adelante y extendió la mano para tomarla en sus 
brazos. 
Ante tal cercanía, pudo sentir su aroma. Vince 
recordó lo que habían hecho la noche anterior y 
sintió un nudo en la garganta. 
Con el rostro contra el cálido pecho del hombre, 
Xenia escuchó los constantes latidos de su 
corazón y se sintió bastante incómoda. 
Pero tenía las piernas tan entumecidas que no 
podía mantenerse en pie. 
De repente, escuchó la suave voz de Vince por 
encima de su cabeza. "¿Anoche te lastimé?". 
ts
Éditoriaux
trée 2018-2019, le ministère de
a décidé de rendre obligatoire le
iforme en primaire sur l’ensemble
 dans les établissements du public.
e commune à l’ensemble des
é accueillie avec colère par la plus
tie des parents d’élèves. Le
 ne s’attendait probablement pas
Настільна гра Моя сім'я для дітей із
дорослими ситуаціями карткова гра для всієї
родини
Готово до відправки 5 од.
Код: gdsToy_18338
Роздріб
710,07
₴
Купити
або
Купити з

━━━━━━━━━━━━━━━━━━━━

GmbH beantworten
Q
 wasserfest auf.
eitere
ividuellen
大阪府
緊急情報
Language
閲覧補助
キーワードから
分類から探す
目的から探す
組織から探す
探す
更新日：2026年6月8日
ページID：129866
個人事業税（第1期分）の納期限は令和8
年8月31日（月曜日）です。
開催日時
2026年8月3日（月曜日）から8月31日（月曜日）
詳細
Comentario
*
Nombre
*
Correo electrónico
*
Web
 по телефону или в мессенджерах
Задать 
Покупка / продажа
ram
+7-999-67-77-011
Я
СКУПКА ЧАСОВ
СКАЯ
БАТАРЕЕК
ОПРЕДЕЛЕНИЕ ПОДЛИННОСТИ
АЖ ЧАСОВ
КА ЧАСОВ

━━━━━━━━━━━━━━━━━━━━

» **What you have to do**: Render everything above from the line containing "adelante y extendió" down to the line containing "trée 2018-2019, le ministère de", both included, as a numbered list, omitting any blank lines.

» **Written response**:
1. adelante y extendió la mano para tomarla en sus 
2. brazos. 
3. Ante tal cercanía, pudo sentir su aroma. Vince 
4. recordó lo que habían hecho la noche anterior y 
5. sintió un nudo en la garganta. 
6. Con el rostro contra el cálido pecho del hombre, 
7. Xenia escuchó los constantes latidos de su 
8. corazón y se sintió bastante incómoda. 
9. Pero tenía las piernas tan entumecidas que no 
10. podía mantenerse en pie. 
11. De repente, escuchó la suave voz de Vince por 
12. encima de su cabeza. "¿Anoche te lastimé?". 
13. ts
14. Éditoriaux
15. trée 2018-2019, le ministère de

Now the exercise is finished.